# Color marking of conductors.



## Huntxtrm (Apr 3, 2012)

Can anybody tell me the code re reference for color coding of 120/208-240 and 480v systems. And proper phase order by color code? Only thing I have ever seen is orange for a high leg. And grounding conductor, and grounded conductor id. Just got a spanking for B-O-Y on 480. I know some use purple, he says orange is a code violation. I know AHJ has the right. Not questioning that. Purple - L1. Brown - L2. Yellow - L3. Maybe, I just need to study up, but I have never seen this. I'm used to good ole "BOY"


----------



## Fibes (Feb 18, 2010)

Generally speaking (there are a few requirements) there is no NEC mandated color coding for conductors.


----------



## 480sparky (Sep 20, 2007)

Color code requirements were written out of the NEC in the 1978 edition.


----------



## Huntxtrm (Apr 3, 2012)

Fibes said:


> Generally speaking (there are a few requirements) there is no NEC mandated color coding for conductors.


As in, what I mentioned?


----------



## Huntxtrm (Apr 3, 2012)

480sparky said:


> Color code requirements were written out of the NEC in the 1978 edition.
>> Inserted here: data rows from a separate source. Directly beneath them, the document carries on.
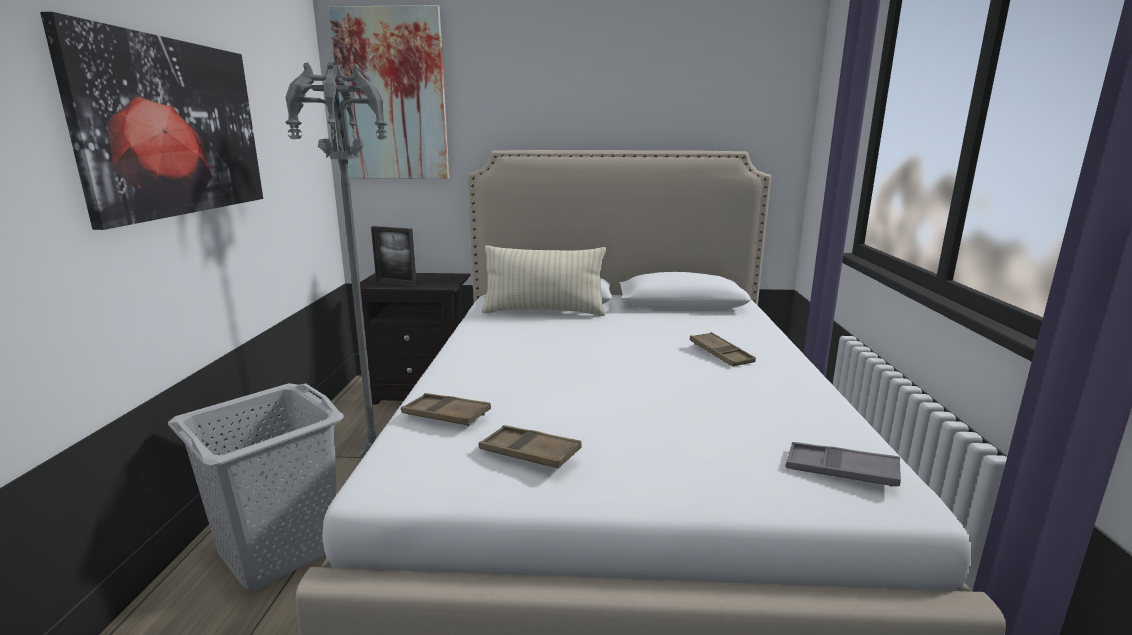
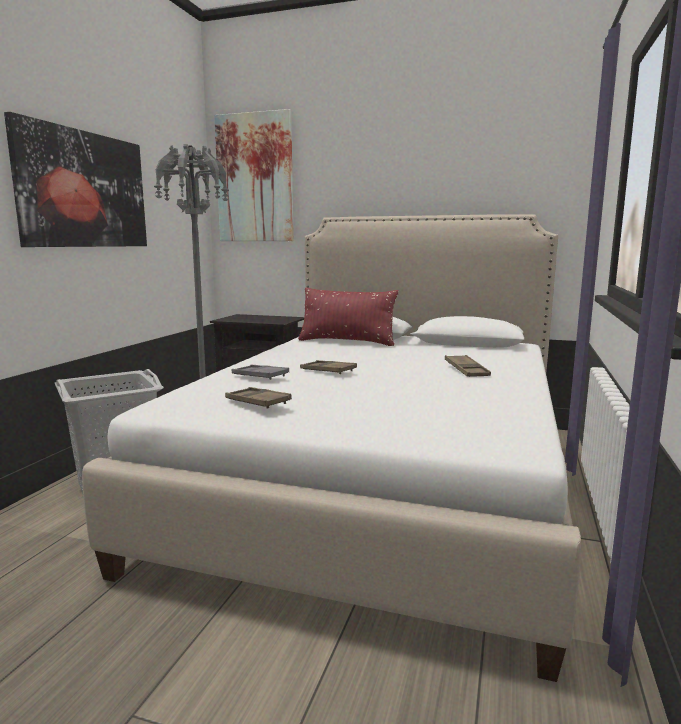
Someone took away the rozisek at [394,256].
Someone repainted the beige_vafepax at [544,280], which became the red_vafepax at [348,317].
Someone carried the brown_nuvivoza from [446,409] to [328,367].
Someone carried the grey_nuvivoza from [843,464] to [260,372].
So it is a localized requirement, by the AHJ. That's what I thought. But, I thought maybe I could be wrong also. I don't have a cape on my back.


----------



## Fibes (Feb 18, 2010)

Huntxtrm said:


> As in, what I mentioned?


There are some color requirements in 400 and 424 for example as well as 517.160, but these are specific to their articles.


----------



## one hertz (Mar 6, 2014)

480sparky said:


> Color code requirements were written out of the NEC in the 1978 edition.


Any idea why?


----------



## 480sparky (Sep 20, 2007)

one hertz said:


> Any idea why?



It became more a design issue than a safety issue.


----------



## five.five-six (Apr 9, 2013)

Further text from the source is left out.